Somebody please kill all the Perl weenies

If ever there was a day when it was going to become unambiguously clear to me that all the “Perl programmers” need to be taken out and shot, today was that day.

Sure, go ahead and use Perl if it’s the only hammer in your toolbox and you just need to whip up a quick personal script and can’t be bothered learning how to do things properly and haven’t got the time or money to get somebody else to do it properly. But please, all of you, just stop writing big programs in Perl and passing them off as serious software.

My specific beef today is with the complete barking idiots who are responsible for SpamAssassin. Not only do they introduce command line incompatibilities for no good reason, but they make it barf over no-longer-supported options in such a way that a message gets delivered containing only the contents of the SMTP MAIL FROM and RCPT TO commands. No headers, no body, and no sign that there’s a problem. How utterly stupid.

And then, when the command line is fixed, it barfs because the new version uses some alternate database storage for its Bayes stuff.
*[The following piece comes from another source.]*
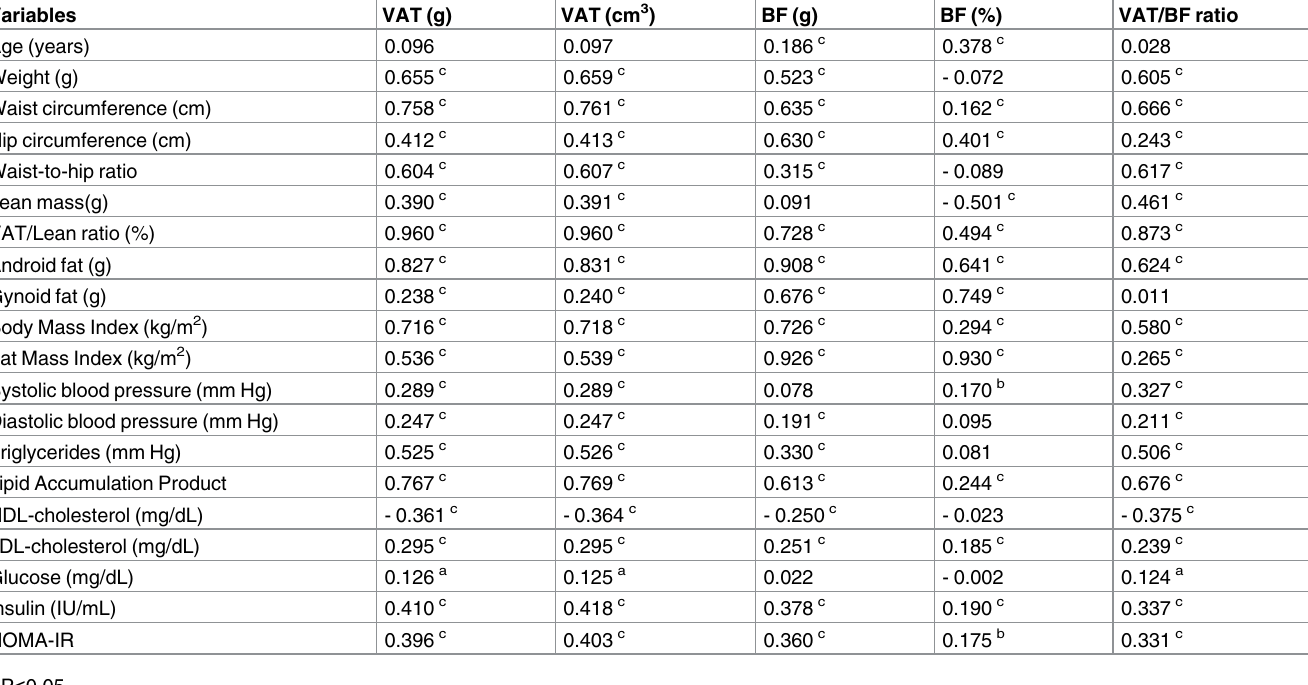
Table 3. Correlation coefficients between VAT, body fat, anthropometric indices, blood pressure, blood lipids and HOMA-IR (males and females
And this barfage is even more brilliant. It spams the MTA’s logs with lengthy messages, but exits with a success code and this time outputs an entirely empty message.
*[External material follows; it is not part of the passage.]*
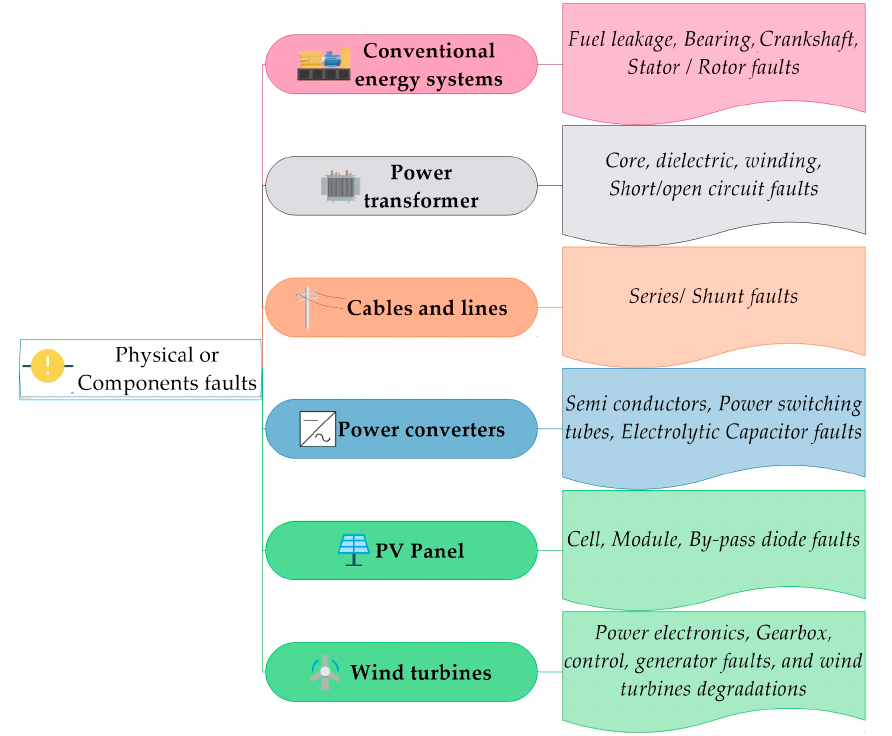
Figure 4. Types of power failures in SGs physical components [49].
Even a child could work out the appropriate failure modes for such a tool. But not those idiots.

After missing out on a chance to find out what was in the 350-odd messages that arrived while I upgraded my workstation, I can tell you that I was mightily pissed off. And it’s nice to see the Apache crowd have indeed brought something else into their fold that seems to match their approach to software. Be a shame if something good had wandered into that hole by mistake.